For many households, their tax refund is the single largest sum of money they receive in a year, making Tax Season a great time to take steps toward securing your financial well-being. Your tax refund can be used to pay down debt, set aside for a rainy day purchase, or using it to get a jumpstart on saving for retirement.
North Shore Trust and Savings is highlighting five tips to help you make the most out of your windfall:
SAVE FOR EMERGENCIES. Open or add to a savings account that serves as an “emergency fund.” Financial planners say your emergency fund should ideally hold between three and six months of living expenses. This amount will provide enough funds in case of sudden financial hardships like losing your job or having to replace your car. Let’s be honest though, the Federal Reserve found that 47% of Americans couldn’t afford a $400 unexpected expense without borrowing the money or pawning something of value. That means that saving three-to-six months of living expenses is an unimaginable, and therefore unattainable, sum of money! Start with a goal of $500, then work towards $1,000. The good news is either amount is only a small portion of the average tax refund.
PAY OFF / PAY DOWN DEBT. The average American household has $16,000 in total credit card debt, spread across three different cards. Simply paying the minimum amount due each month will mean the average household pays nearly $2,900 in credit card interest each year. As interest rates rise, so will these credit card rates, and the corresponding interest owed. For every $1,000 of your refund that is applied towards outstanding credit card debt, you could save approximately $180 per year of interest expense. In other words, paying down your credit card balances by $1,500 will save you almost enough to cover one full year of Netflix and Amazon Prime, plus leave enough left over for a tank of gas.

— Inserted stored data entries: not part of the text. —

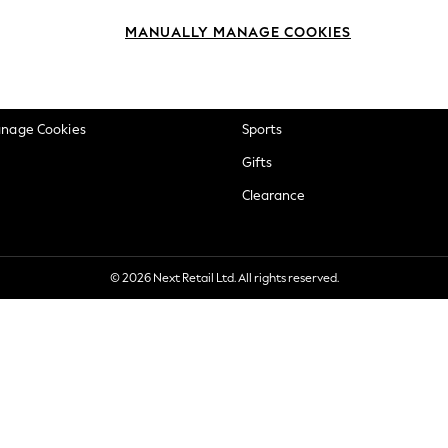
okie Policy
Beauty
MANUALLY MANAGE COOKIES
ditions
Brands
views & Ratings Policy
Baby
anage Cookies
Sports
Gifts
Clearance
© 2026 Next Retail Ltd. All rights reserved.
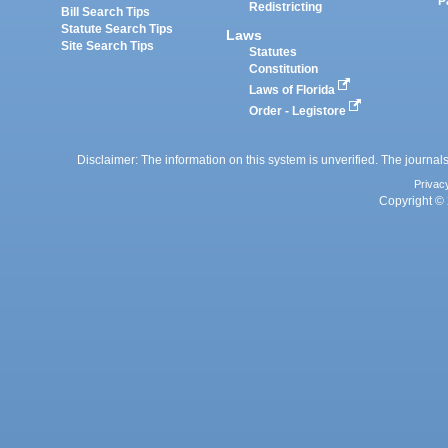
P
Redistricting
Bill Search Tips
Statute Search Tips
Laws
Site Search Tips
Statutes
Constitution
Laws of Florida
Order - Legistore
Disclaimer: The information on this system is unverified. The journals
Privac
Copyright © 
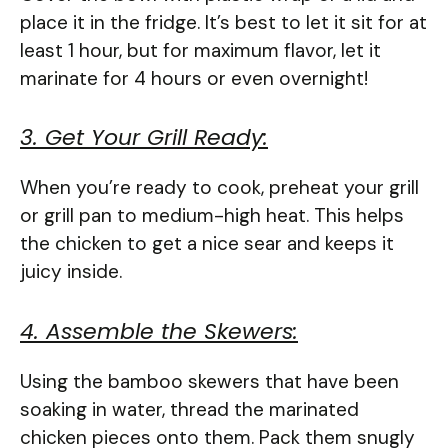
place it in the fridge. It’s best to let it sit for at
least 1 hour, but for maximum flavor, let it
marinate for 4 hours or even overnight!
3. Get Your Grill Ready:
When you’re ready to cook, preheat your grill
or grill pan to medium-high heat. This helps
the chicken to get a nice sear and keeps it
juicy inside.
4. Assemble the Skewers:
Using the bamboo skewers that have been
soaking in water, thread the marinated
chicken pieces onto them. Pack them snugly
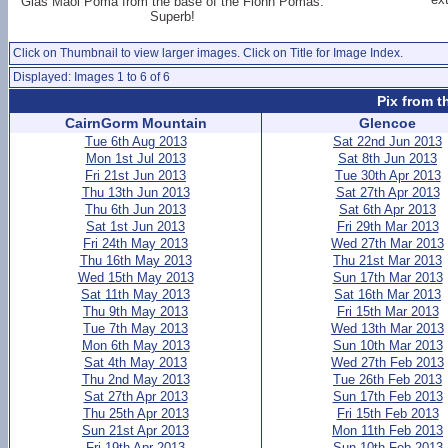
Glas Maol Poma from the base of the Fionn Pomas.
Superb!
Click on Thumbnail to view larger images. Click on Title for Image Index.
Displayed: Images 1 to 6 of 6
Pix from t
CairnGorm Mountain
Glencoe
Tue 6th Aug 2013
Sat 22nd Jun 2013
Mon 1st Jul 2013
Sat 8th Jun 2013
Fri 21st Jun 2013
Tue 30th Apr 2013
Thu 13th Jun 2013
Sat 27th Apr 2013
Thu 6th Jun 2013
Sat 6th Apr 2013
Sat 1st Jun 2013
Fri 29th Mar 2013
Fri 24th May 2013
Wed 27th Mar 2013
Thu 16th May 2013
Thu 21st Mar 2013
Wed 15th May 2013
Sun 17th Mar 2013
Sat 11th May 2013
Sat 16th Mar 2013
Thu 9th May 2013
Fri 15th Mar 2013
Tue 7th May 2013
Wed 13th Mar 2013
Mon 6th May 2013
Sun 10th Mar 2013
Sat 4th May 2013
Wed 27th Feb 2013
Thu 2nd May 2013
Tue 26th Feb 2013
Sat 27th Apr 2013
Sun 17th Feb 2013
Thu 25th Apr 2013
Fri 15th Feb 2013
Sun 21st Apr 2013
Mon 11th Feb 2013
Fri 19th Apr 2013
Sun 10th Feb 2013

SAVE FOR RETIREMENT. Open or increase contributions to a tax-deferred savings plan like a 401(k) or an Individual Retirement Account (IRA.) According to the Government Accountability Office, around half of American households have no retirement account at all. No 401(k)s, no IRAs, no pension, nothing other than Social Security. Almost 30% of households aged 55 and older have neither retirement savings nor a pension. That could explain why nearly 25% of those working plan to keep doing so into their 70’s. If your employer offers a 401(k), start contributing in order to take advantage of any company match and use your tax refund to offset the small decrease in your paychecks each month. Otherwise, start an IRA with a portion of your refund and plan to add to it each year. Every little bit helps, and even little bits can add up to significant dollars over time.
PUT IT TOWARD A DOWN PAYMENT. The biggest challenge that most first-time home buyers face is coming up with enough money for a down payment. If you intend to buy a new home in the near future, putting your tax refund toward the down payment will significantly boost your savings. A larger down payment will allow you to look for a home in a higher price range or reduce your mortgage costs.
INVEST IN YOUR CURRENT HOME. Use your refund to invest in home improvements that will pay you back in the long run by increasing the value of your home. This can include small, cost-effective upgrades like fresh paint or new lighting, to larger improvements such as new windows or energy-efficient appliances. Home improvements can pay off by making your home more enjoyable to live with or improve your chances of a quick sale at the higher price.